Mitochondria are the powerhouses of the body’s cells, performing the essential job of generating energy. If certain genes that are involved in making the mitochondria’s own DNA are faulty, it affects the energy supply. This can have disastrous consequences for organs that need lots of energy, like the brain and the liver.
Around one in five children with Mitochondrial DNA depletion syndrome have a severe type that is caused by faults in a gene called DGUOK. They experience progressive liver disease and neurological symptoms, including seizures and developmental delay.
“A liver transplant can help save some children from liver failure but unfortunately, it does not improve or prevent their brain disease,” explains Dr Keshavan.
“Sadly, there is no cure and most children will ultimately lose their lives – often at a very young age. There is an urgent need to find effective new treatments, which would give hope to children and their families who are affected by this heartbreaking condition,” says Dr Keshavan.
Dr Keshavan is leading a team based at UCL Great Ormond Street Institute of Child Health in London and aims to use gene therapy to correct the faulty gene.

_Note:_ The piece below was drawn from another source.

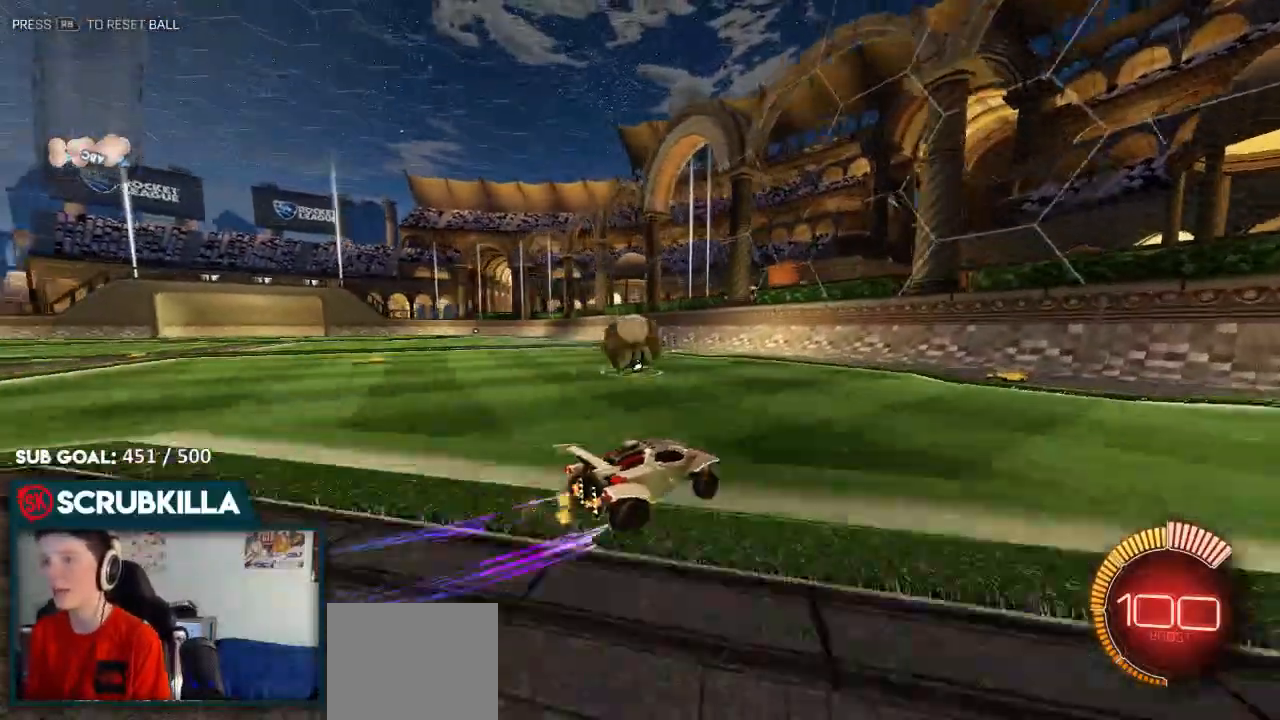
{"dt_ms": 500, "buttons": ["R2"], "left_stick": "up-right", "right_stick": "center", "events": [[117, "A", "down"], [167, "left_stick", "up-right"], [217, "A", "up"], [283, "A", "down"], [333, "X", "down"], [450, "A", "up"], [450, "X", "up"]]}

“The use of gene therapies to treat other rare disorders is showing promise but this approach has not yet been used for treating DGUOK deficiency,” he says.
“We hope that gene therapy will slow down or stop the progression of the disease, laying the foundations for future clinical trials in patients.”

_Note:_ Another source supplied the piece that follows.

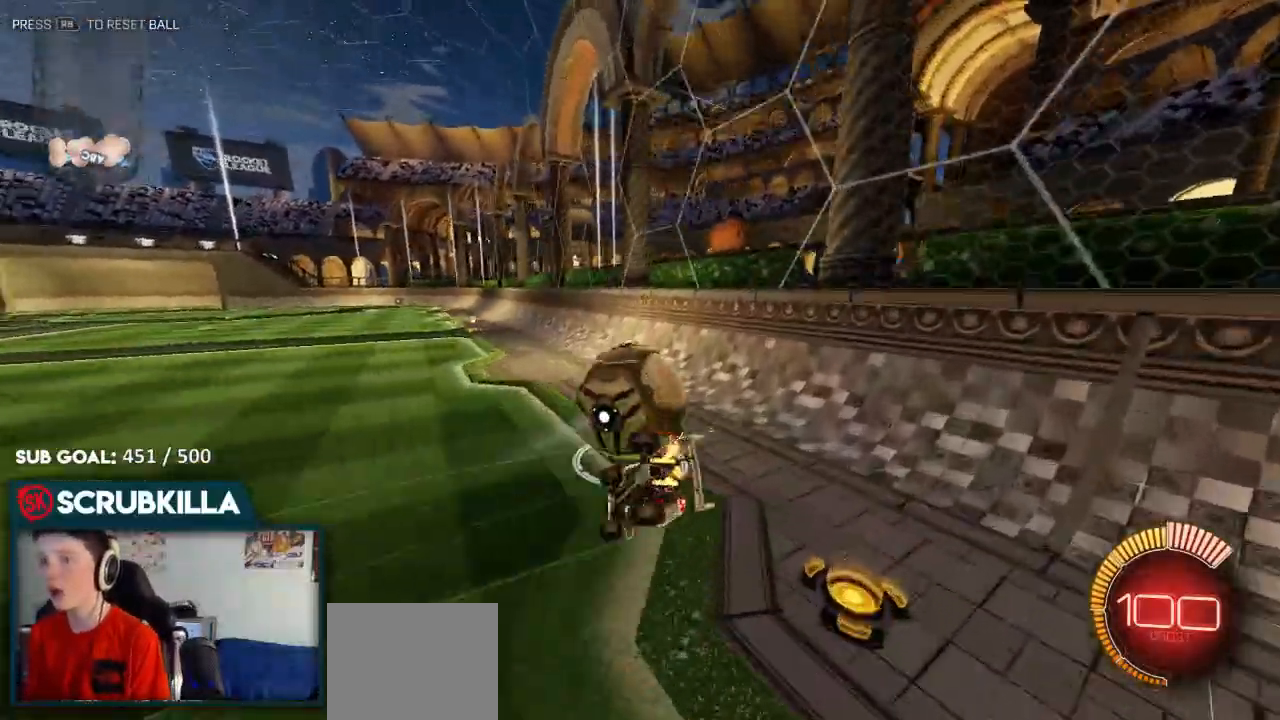
{"dt_ms": 500, "buttons": ["B", "R2"], "left_stick": "up-right", "right_stick": "center", "events": [[300, "B", "down"]]}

Although this research is still at an early stage, it provides hope for a future new treatment that would transform the lives of children with this condition. And if the approach works, the researchers hope to develop similar treatments for children with other forms of this syndrome, and for other mitochondrial disorders, helping more children.
Our Research Training Fellowship scheme has been running for 45 years. It supports the most promising doctors and researchers early in their careers, training and developing future leaders in children’s research.